In her wedding vows to Jack, she promised that she would always be there for him, but it felt like a promise that had been true long before she said the words aloud.
It felt like a promise that should, in some small way, also connect to the man in front of her who had decades-worth of her husband's memories.
"I should head out," he said. "Don't want to end up with detention for ditching the group."
He said the words as if he was trying to make a joke out of it, but didn't quite succeed. Sam couldn't imagine how difficult it must be to remember saving the world, but still be beholden to high school class trip chaperones.
Sam opened her mouth to reply, but then her phone rang. She apologized and picked up the phone. Immediately, one of her assistants at Area 51 started explaining something that had gone wrong with one of the experiments she'd been overseeing.
The experiment was important, but Jack was fidgeting and looking at his watch while he continued to smoke. She felt the need to say something to him before he left, but she didn't know what and she couldn't focus with her attention split like this.
Her assistant was saying something about injuries, but Jack was about to walk away and if she let him go now, she'd just keep worrying about him.
It was too bad she couldn't be in two places at once.
Sam stopped listening to the voice rambling on the phone and looked back over at Jack, who had dropped his cigarette to the sidewalk and was putting it out with his shoe.
Two places at once.
It was probably a horrible idea.
Once Sam confirmed that none of the injuries from the failed experiment were serious, she absently gave orders to put the project on hold until she returned to Nevada.

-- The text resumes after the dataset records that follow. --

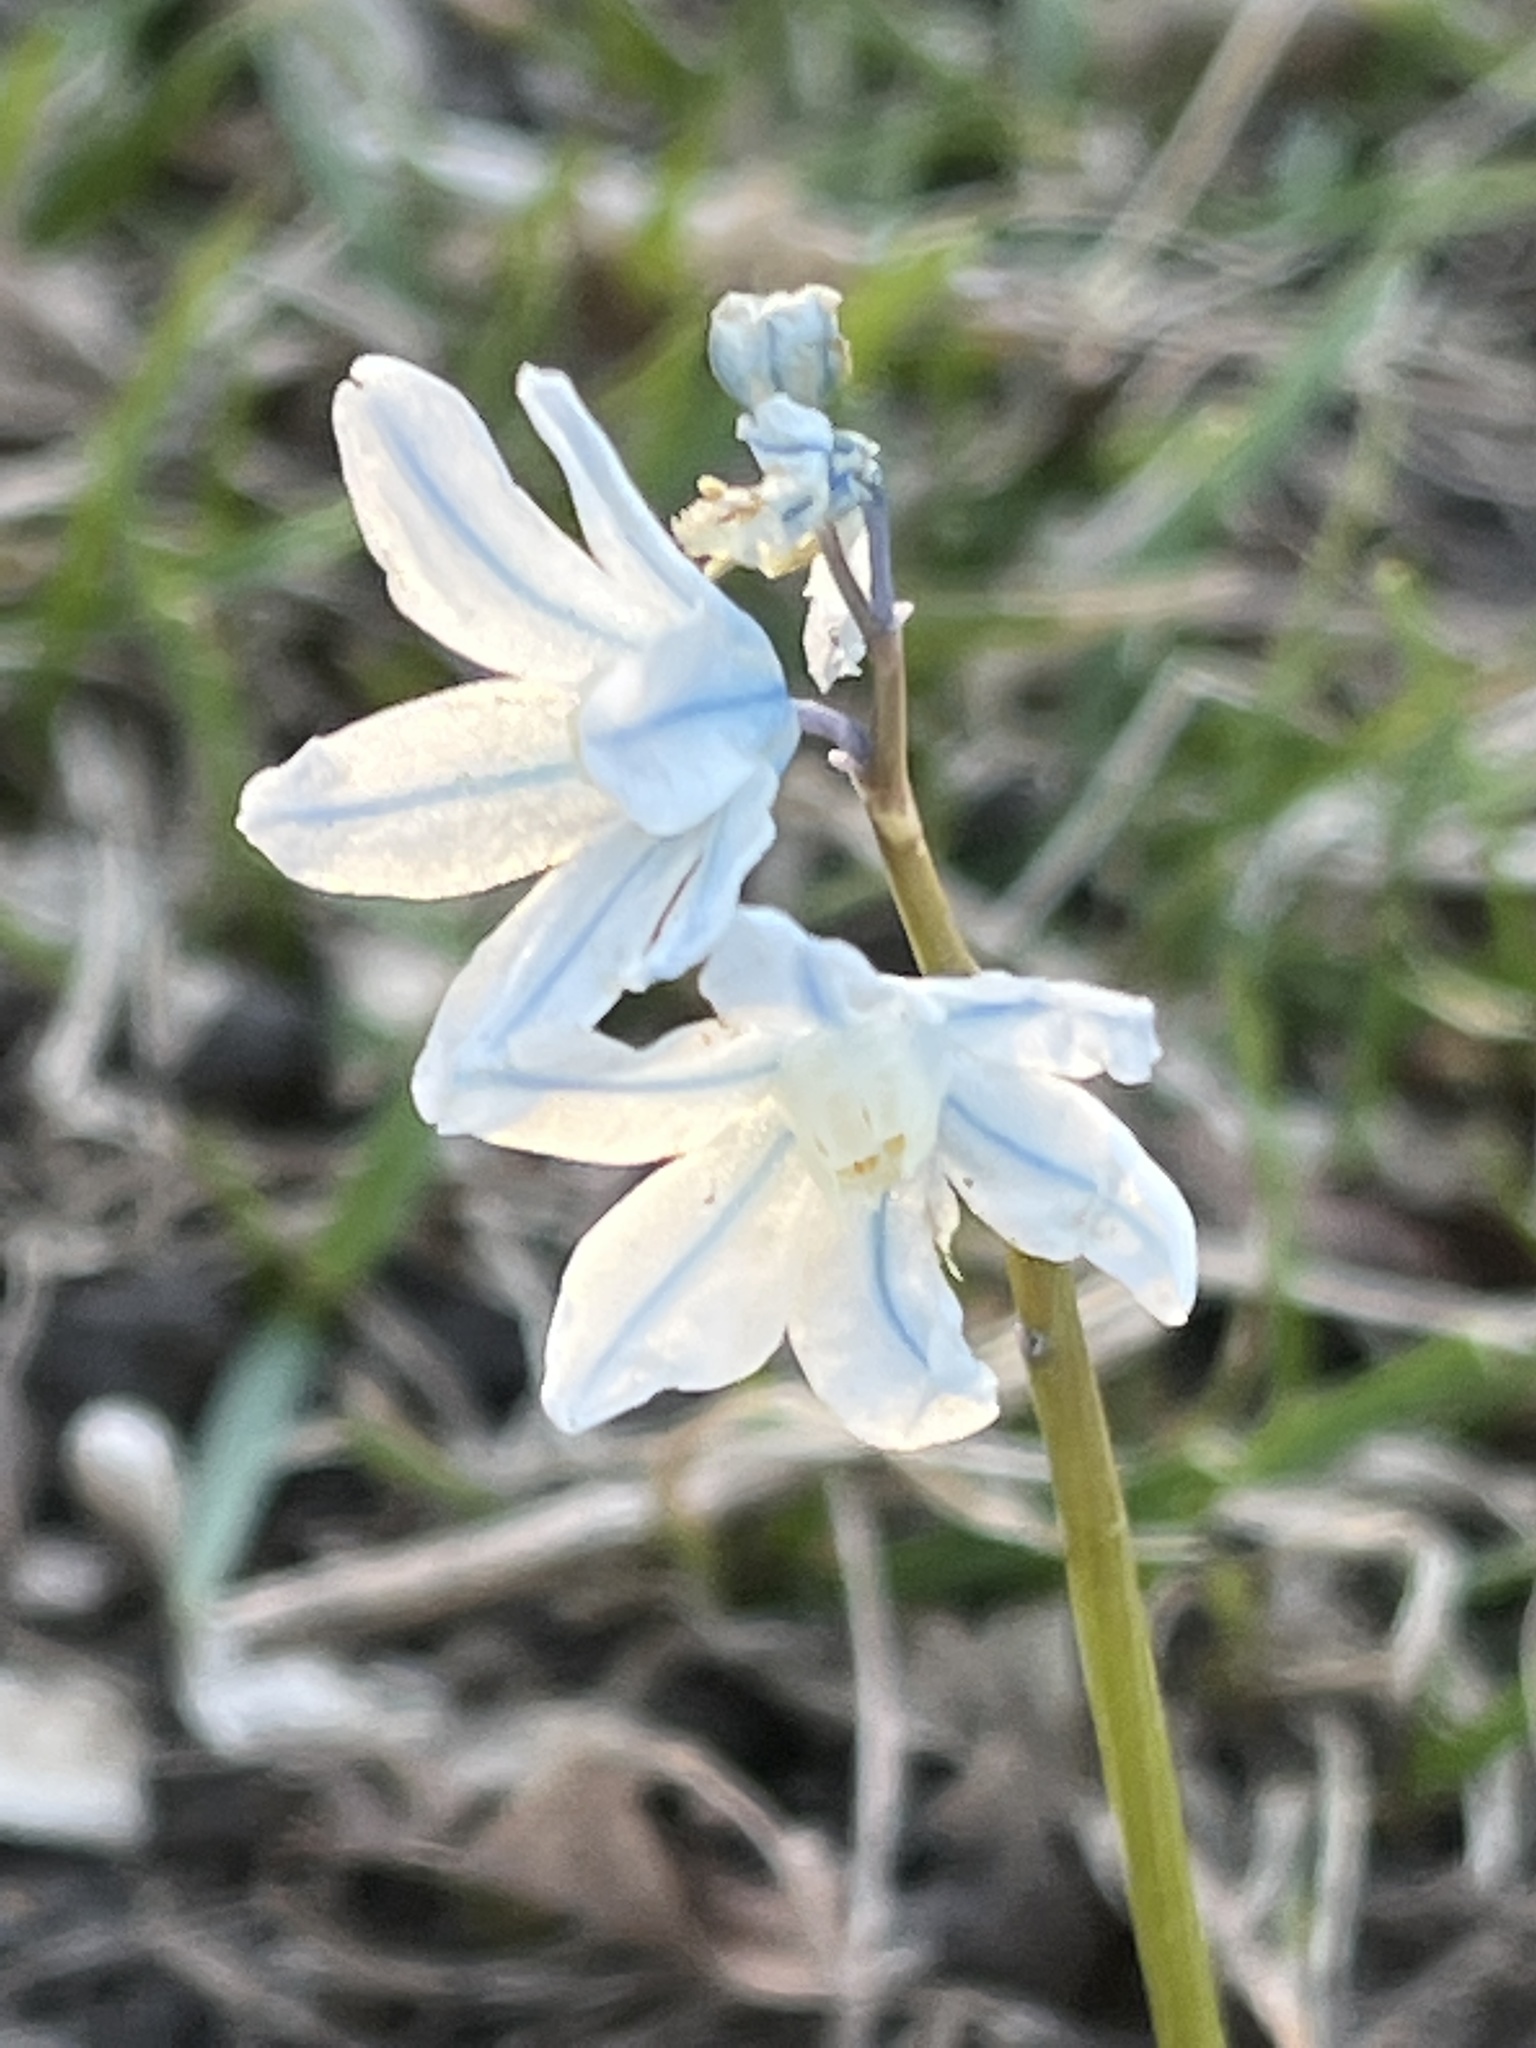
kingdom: Plantae
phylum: Tracheophyta
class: Liliopsida
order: Asparagales
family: Asparagaceae
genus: Puschkinia
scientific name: Puschkinia scilloides
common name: Striped squill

It was definitely a crazy idea.
She couldn't believe she was even contemplating the possibility.
Two places at once.
Sam hung up the phone and was surprised to suddenly find herself with an armful of young Jack O'Neill. The clone hugged her tightly, his breath hot on her neck. She reached up and wrapped her arms around him.
They stood there hugging on the sidewalk for longer than Sam remembered ever hugging someone in public.
"Let me help you," she whispered. "Let me do something to make up for what you've had to deal with."
Jack dropped his hands and stepped back.
"You can't," he said. "Not everyone gets a happy ending, but it's okay. You won the war and you're happy. That's good enough for me."
It might've been good enough for him, but it didn't feel good enough to her. He deserved more. He deserved to be happy too.
"Plus, I've got hockey, right?" Jack quipped.
Sam didn't know what to say or what to do and for the first time in a while, she felt completely helpless.
"Jack–"
"Have a nice life, Carter." He slid on a pair of sunglasses. "Thanks for the beer."
With those final words, Jack's clone turned and walked away from her. She didn't even have a chance to say goodbye.